You can believe anything damn stupid thing you read. I have a daughter who's a teacher and my ex works in education and I can tell you male teachers have bailed out of Govt and lower private schools Education because of many issues. Most males left are older and up the food chain and not in 1:1 teaching which is dominated by women. Even Tafe, which was always a large employer of men, has lost, many male teachers, mostly to retirement.
Here's a post from a left-wing rag you would read?
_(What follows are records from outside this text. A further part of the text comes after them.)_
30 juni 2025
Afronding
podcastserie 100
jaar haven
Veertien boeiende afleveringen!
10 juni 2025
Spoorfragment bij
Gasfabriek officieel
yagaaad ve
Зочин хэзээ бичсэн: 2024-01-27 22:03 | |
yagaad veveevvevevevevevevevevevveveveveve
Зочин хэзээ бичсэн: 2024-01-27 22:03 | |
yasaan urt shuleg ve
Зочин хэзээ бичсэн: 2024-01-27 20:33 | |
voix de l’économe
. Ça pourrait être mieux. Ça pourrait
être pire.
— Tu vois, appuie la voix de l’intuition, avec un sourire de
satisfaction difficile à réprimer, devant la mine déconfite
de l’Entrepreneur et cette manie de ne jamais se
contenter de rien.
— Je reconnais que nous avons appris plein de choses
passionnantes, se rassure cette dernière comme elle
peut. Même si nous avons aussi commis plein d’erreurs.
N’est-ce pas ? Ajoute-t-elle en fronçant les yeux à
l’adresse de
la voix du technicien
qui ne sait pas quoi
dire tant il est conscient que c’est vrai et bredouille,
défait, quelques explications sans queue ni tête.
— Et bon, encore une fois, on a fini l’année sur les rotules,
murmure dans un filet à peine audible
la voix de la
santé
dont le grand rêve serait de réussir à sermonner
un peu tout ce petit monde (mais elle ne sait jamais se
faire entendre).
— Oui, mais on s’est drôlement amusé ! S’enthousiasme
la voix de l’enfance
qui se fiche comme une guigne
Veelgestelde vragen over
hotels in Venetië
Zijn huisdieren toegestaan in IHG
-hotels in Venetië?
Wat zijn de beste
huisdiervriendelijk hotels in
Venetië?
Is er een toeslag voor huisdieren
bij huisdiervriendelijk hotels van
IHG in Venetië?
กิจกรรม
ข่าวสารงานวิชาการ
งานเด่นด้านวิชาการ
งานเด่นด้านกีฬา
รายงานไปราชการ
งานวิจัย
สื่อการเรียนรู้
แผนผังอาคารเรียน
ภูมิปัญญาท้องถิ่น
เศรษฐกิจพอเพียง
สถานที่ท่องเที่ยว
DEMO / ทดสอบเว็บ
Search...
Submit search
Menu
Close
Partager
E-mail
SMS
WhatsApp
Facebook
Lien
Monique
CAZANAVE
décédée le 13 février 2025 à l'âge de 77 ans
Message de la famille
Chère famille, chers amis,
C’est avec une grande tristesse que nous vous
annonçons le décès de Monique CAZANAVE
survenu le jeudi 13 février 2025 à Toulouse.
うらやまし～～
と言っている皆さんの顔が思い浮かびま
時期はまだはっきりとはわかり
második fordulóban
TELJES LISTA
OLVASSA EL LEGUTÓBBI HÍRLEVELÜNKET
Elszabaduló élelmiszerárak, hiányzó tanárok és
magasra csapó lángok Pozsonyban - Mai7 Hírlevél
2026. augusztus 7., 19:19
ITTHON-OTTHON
SMH
https://www.smh.com.au/national/nsw...ails-to-increase-numbers-20230109-p5cbd6.html
Data from the Universities Admissions Centre shows just 210 graduating year 12 schoolboys put primary school teaching as their first preference for university study this year.
That figure, which does not include students who applied directly to universities, is a 24 per cent decrease on the year before and is the lowest number recorded in the past seven years.
This is the last report re Men in Education:
In secondary schools, they (men) made up 39.8 per cent of the workforce and received 43.1 per cent of promotions. some BS by Kevin McGrath
Even your stat of 28% differs from the SMH which claims 22%. The real number of teachers working, rather than admin in schools would be less than this.
A couple of things:
Tallying University first preferences is an extremely poor marker of any field's graduates - they don't consider preferences at any other position, don't account for the 10-15% of people who change degrees, and don't include direct applications as stated in the article.
No one is disputing that the % of male teachers are and have been in decline over decades, just no where near the rate you suggest. In the most recent
Schools, 2022 report released by the Bureau of Statistics, 28.1% of all teachers (contact teachers, not admin staff) were male. In 1969, the ABS says the figure was 41.3% - a 13.2% change in the split over 50 years (notedly not the actual
number of males, which has increased substantially of course).
As you noted, secondary school teachers have essentially a 60/40 split of females to males, with primary schools accounting for the biggest difference in demographic (see attached ABS stats). These secondary schools are where the rugby programs exist and have existed, not primary schools.
The point being: If 40% of secondary school teachers in 2022 were males, only down from 54% in 1980 (available to see at the link below), surely we can't suggest that that 14% reduction is the reason secondary school rugby programs are disappearing?